_Your assignment_
Retype the data below verbatim; pictures do not belong in the copy.

╭──

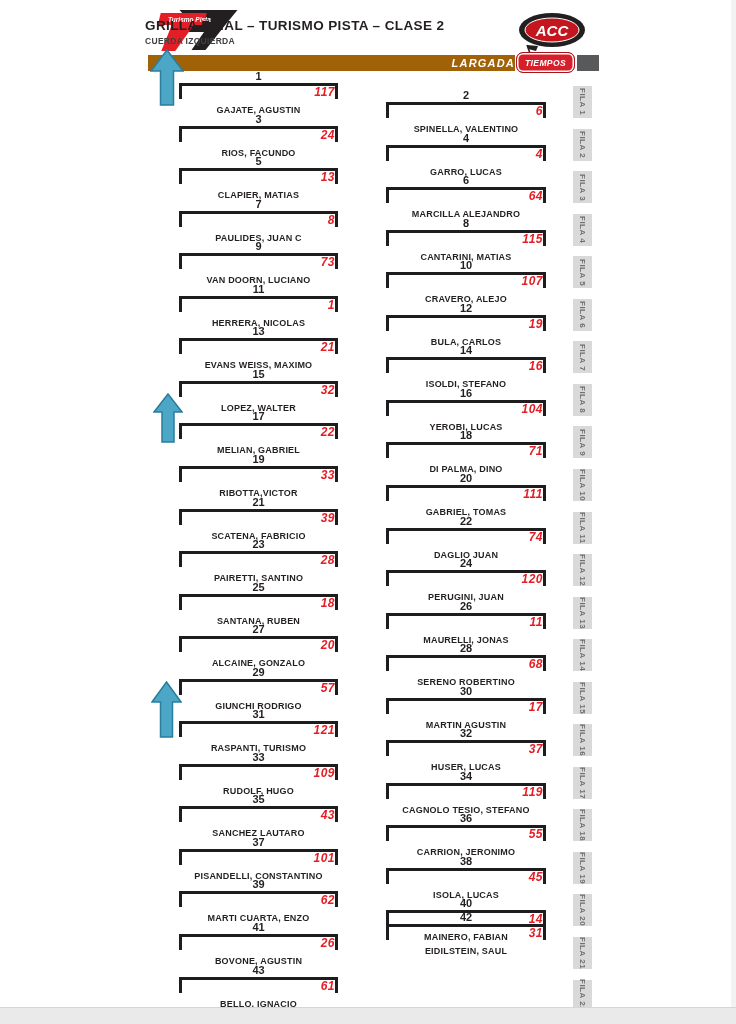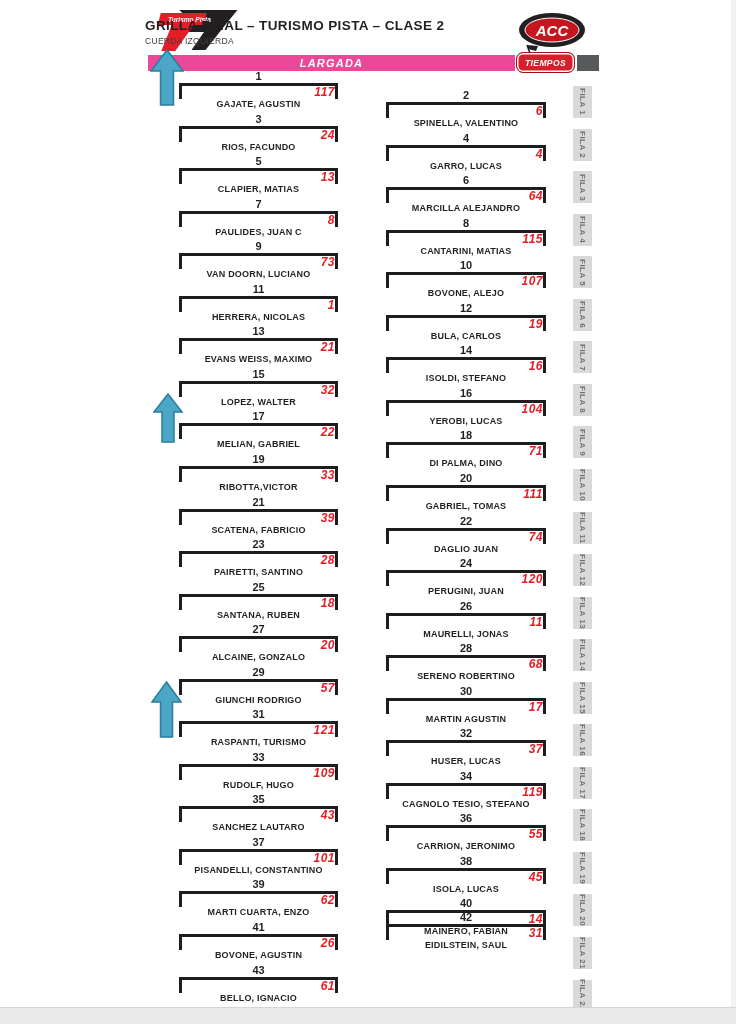--- a/index.html
+++ b/index.html
@@ -3,26 +3,26 @@
 <meta charset="utf-8">
 <style>
   html,body{margin:0;padding:0;background:#ffffff;}
   .page{
     position:relative;width:736px;height:1024px;background:#ffffff;overflow:hidden;
     font-family:"Liberation Sans",sans-serif;color:#231f20;
   }
   
   .hdr-title-wrap{position:absolute;left:145px;top:18px;width:453px;text-align:left;}
   .hdr-title{font-size:13.5px;font-weight:bold;letter-spacing:.4px;color:#231f20;}
-  .hdr-sub{font-size:8.5px;font-weight:normal;color:#404041;margin-top:3px;letter-spacing:.3px;}
+  .hdr-sub{font-size:8.5px;font-weight:bold;color:#404041;margin-top:3px;letter-spacing:.3px;}
   .tp-logo{position:absolute;left:146px;top:8px;width:96px;height:46px;}
   .acc-logo{position:absolute;left:517px;top:11px;width:70px;height:38px;}
   .largada-bar{
-    position:absolute;left:148px;top:55px;width:367px;height:16px;background:#ec4899;
-    display:flex;align-items:center;justify-content:center;
+    position:absolute;left:148px;top:55px;width:367px;height:16px;background:#a16207;
+    display:flex;align-items:center;justify-content:flex-end;
   }
   .largada-text{color:#ffffff;font-size:11px;font-weight:bold;font-style:italic;letter-spacing:1.2px;}
   .tiempos-wrap{position:absolute;left:516px;top:46px;width:60px;height:28px;}
   .tiempos-flag{position:absolute;left:8px;top:-2px;}
   .tiempos-badge{
     position:absolute;left:0;top:6px;width:57px;height:19px;background:#d71f2b;
     border:1px solid #a5131d;border-radius:7px;box-shadow:inset 0 0 0 1.5px #ffffff;
     display:flex;align-items:center;justify-content:center;
   }
   .tiempos-text{color:#ffffff;font-size:8.5px;font-weight:bold;font-style:italic;letter-spacing:.4px;}
@@ -34,21 +34,21 @@
   .slot .pos{display:block;text-align:center;font-size:11px;font-weight:bold;line-height:11px;color:#231f20;}
   .slot .bracket{
     position:relative;margin-top:1px;height:13px;
     border-top:3px solid #1d1d1f;border-left:3px solid #1d1d1f;border-right:3px solid #1d1d1f;
   }
   .slot .num{
     position:absolute;left:0;top:-2px;width:100%;text-align:right;
     font-size:12px;line-height:17px;font-weight:bold;font-style:italic;color:#e31e26;letter-spacing:.5px;
   }
   .slot .driver{
-    display:block;margin-top:0;text-align:center;
+    display:block;margin-top:6px;text-align:center;
     font-size:9px;font-weight:bold;letter-spacing:.2px;color:#231f20;white-space:nowrap;
   }
   .fila{
     position:absolute;left:573px;width:19px;height:32px;background:#d9d9d9;
     display:flex;align-items:center;justify-content:center;
   }
   .fila span{
     writing-mode:vertical-rl;font-size:8px;font-weight:bold;color:#6d6e71;
     letter-spacing:.5px;white-space:nowrap;
   }
@@ -165,21 +165,21 @@
         <div class="bracket">
           <span class="num">73</span>
         </div>
         <span class="driver">VAN DOORN, LUCIANO</span>
       </div>
       <div class="slot right" style="left: 386px; top: 260.2px;">
         <span class="pos">10</span>
         <div class="bracket">
           <span class="num">107</span>
         </div>
-        <span class="driver">BOVONE, ALEJO</span>
+        <span class="driver">CRAVERO, ALEJO</span>
       </div>
       <div class="slot left" style="left: 179px; top: 283.8px;">
         <span class="pos">11</span>
         <div class="bracket">
           <span class="num">1</span>
         </div>
         <span class="driver">HERRERA, NICOLAS</span>
       </div>
       <div class="slot right" style="left: 386px; top: 302.8px;">
         <span class="pos">12</span>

╰──

_Answer to the exercise_
--- a/index.html
+++ b/index.html
@@ -3,26 +3,26 @@
 <meta charset="utf-8">
 <style>
   html,body{margin:0;padding:0;background:#ffffff;}
   .page{
     position:relative;width:736px;height:1024px;background:#ffffff;overflow:hidden;
     font-family:"Liberation Sans",sans-serif;color:#231f20;
   }
   
   .hdr-title-wrap{position:absolute;left:145px;top:18px;width:453px;text-align:left;}
   .hdr-title{font-size:13.5px;font-weight:bold;letter-spacing:.4px;color:#231f20;}
-  .hdr-sub{font-size:8.5px;font-weight:normal;color:#404041;margin-top:3px;letter-spacing:.3px;}
+  .hdr-sub{font-size:8.5px;font-weight:bold;color:#404041;margin-top:3px;letter-spacing:.3px;}
   .tp-logo{position:absolute;left:146px;top:8px;width:96px;height:46px;}
   .acc-logo{position:absolute;left:517px;top:11px;width:70px;height:38px;}
   .largada-bar{
-    position:absolute;left:148px;top:55px;width:367px;height:16px;background:#ec4899;
-    display:flex;align-items:center;justify-content:center;
+    position:absolute;left:148px;top:55px;width:367px;height:16px;background:#a16207;
+    display:flex;align-items:center;justify-content:flex-end;
   }
   .largada-text{color:#ffffff;font-size:11px;font-weight:bold;font-style:italic;letter-spacing:1.2px;}
   .tiempos-wrap{position:absolute;left:516px;top:46px;width:60px;height:28px;}
   .tiempos-flag{position:absolute;left:8px;top:-2px;}
   .tiempos-badge{
     position:absolute;left:0;top:6px;width:57px;height:19px;background:#d71f2b;
     border:1px solid #a5131d;border-radius:7px;box-shadow:inset 0 0 0 1.5px #ffffff;
     display:flex;align-items:center;justify-content:center;
   }
   .tiempos-text{color:#ffffff;font-size:8.5px;font-weight:bold;font-style:italic;letter-spacing:.4px;}
@@ -34,21 +34,21 @@
   .slot .pos{display:block;text-align:center;font-size:11px;font-weight:bold;line-height:11px;color:#231f20;}
   .slot .bracket{
     position:relative;margin-top:1px;height:13px;
     border-top:3px solid #1d1d1f;border-left:3px solid #1d1d1f;border-right:3px solid #1d1d1f;
   }
   .slot .num{
     position:absolute;left:0;top:-2px;width:100%;text-align:right;
     font-size:12px;line-height:17px;font-weight:bold;font-style:italic;color:#e31e26;letter-spacing:.5px;
   }
   .slot .driver{
-    display:block;margin-top:0;text-align:center;
+    display:block;margin-top:6px;text-align:center;
     font-size:9px;font-weight:bold;letter-spacing:.2px;color:#231f20;white-space:nowrap;
   }
   .fila{
     position:absolute;left:573px;width:19px;height:32px;background:#d9d9d9;
     display:flex;align-items:center;justify-content:center;
   }
   .fila span{
     writing-mode:vertical-rl;font-size:8px;font-weight:bold;color:#6d6e71;
     letter-spacing:.5px;white-space:nowrap;
   }
@@ -165,21 +165,21 @@
         <div class="bracket">
           <span class="num">73</span>
         </div>
         <span class="driver">VAN DOORN, LUCIANO</span>
       </div>
       <div class="slot right" style="left: 386px; top: 260.2px;">
         <span class="pos">10</span>
         <div class="bracket">
           <span class="num">107</span>
         </div>
-        <span class="driver">BOVONE, ALEJO</span>
+        <span class="driver">CRAVERO, ALEJO</span>
       </div>
       <div class="slot left" style="left: 179px; top: 283.8px;">
         <span class="pos">11</span>
         <div class="bracket">
           <span class="num">1</span>
         </div>
         <span class="driver">HERRERA, NICOLAS</span>
       </div>
       <div class="slot right" style="left: 386px; top: 302.8px;">
         <span class="pos">12</span>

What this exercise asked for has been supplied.